STEAG joins international ‘Power to Fuel’ project

New storage project at STEAG’s Lünen power plant

Essen, Lünen. The expansion of storage technologies is essential if the move towards energy from renewable sources is to succeed. Last week, Dr. Wolfgang Benesch, Head of Research and Development at STEAG GmbH, presented a new research project with STEAG involvement: The development team at STEAG’s Lünen power plant is to work with international partners on further developments of Power-to-Liquid technology. Carbon dioxide emissions from the coal-fired power plant are to be converted into fuel. The project is sponsored by the EU’s Horizon research program with a grant amounting to 11 million euros.
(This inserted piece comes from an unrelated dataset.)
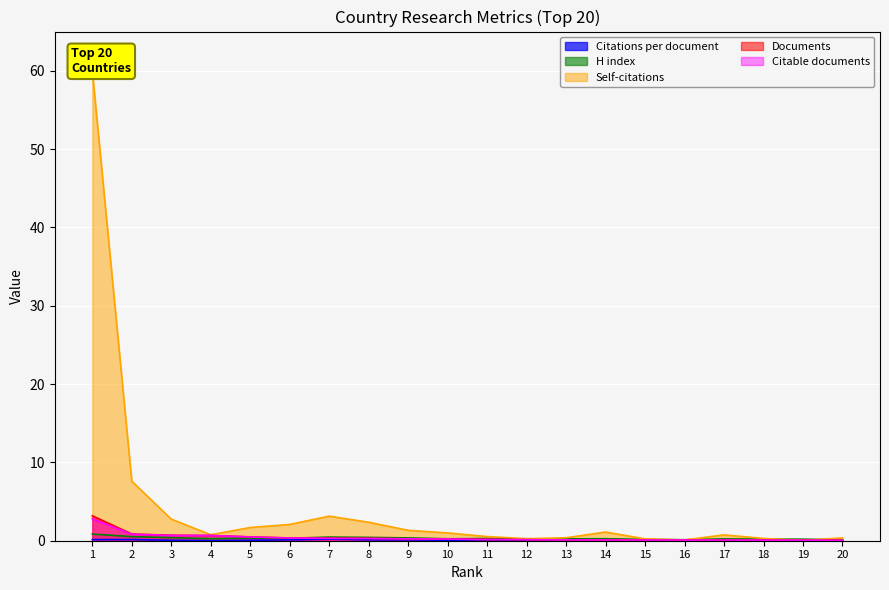

What is the sum of all Citable documents values?

7.8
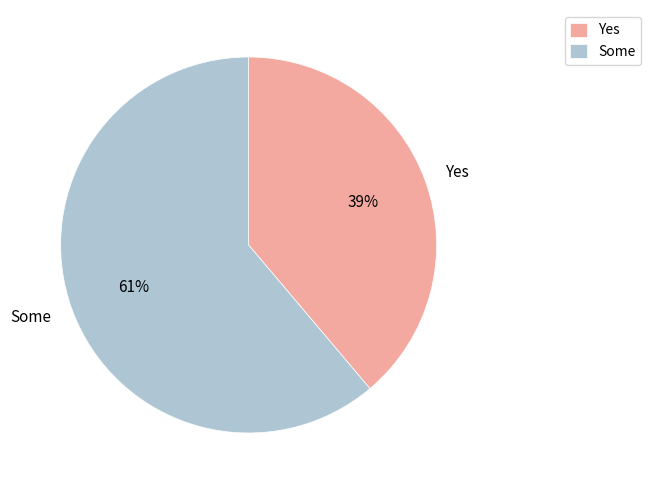

To the nearest percent, what portion does Some represent?

61%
The project partners are Carbon Recycling International (CRI), Mitsubishi Hitachi Power Systems Europe, Hydrogenics and I-DEALS, and several universities and research institutes in Europe. CRI is to contribute an important element to the project: At its production facility in Grindavik, Iceland, CRI is already producing methanol on the basis of renewables. The technology uses electricity to transform CO2 into methanol. Methanol is a widely used gasoline additive, and is also used in biodiesel production and the manufacture of chemical derivatives.
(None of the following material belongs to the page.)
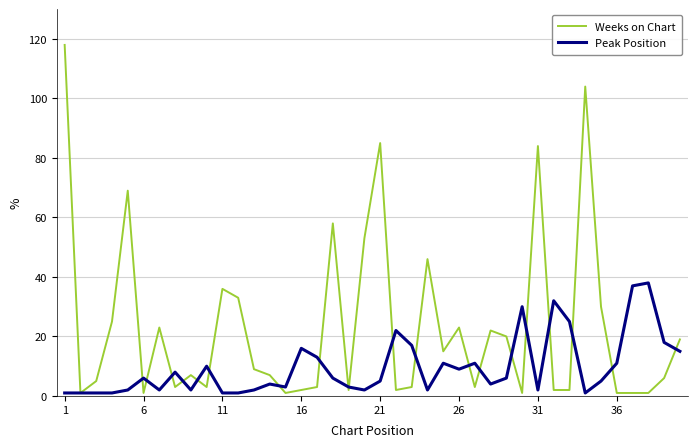

Which series has the widest spread of values?

Weeks on Chart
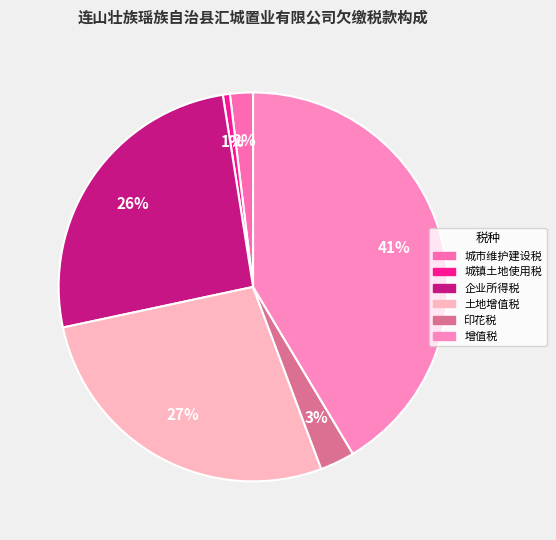

To the nearest percent, what is the combined percentage of 印花税 and 增值税?

44%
R&D manager Dr. Wolfgang Benesch outlines the importance of the project as follows: “This project is a further step in the development of marketable storage technologies at STEAG.” At the start of 2014, another storage project was already making its debut on the market: LESSY, one of Germany’s first large format lithium-ion storage batteries, was approved for use in network stabilization by the transmission system operator. STEAG now supplies output from the LESSY storage battery on the market, as the primary balancing power required for stabilization of the electricity grid. The large format storage battery is currently dimensioned sufficiently to store or deliver a capacity of one megawatt (1 MW) within a few seconds.

About Power to X

Apart from storage of power in batteries (Power to Electricity) and its conversion into fuel (Power to Fuel), the Essen-based company is also involved in further fields of development for the future. These include research projects in the areas of Power to Gas and Power to Chemicals. As Benesch says, “STEAG is an integrative power generation company which is open to new technologies. In that respect, it is also important to us to conduct research and development into storage facilities without being confined to any single technology. In consequence, we have given this area of our activities the working title ‘Power to X.”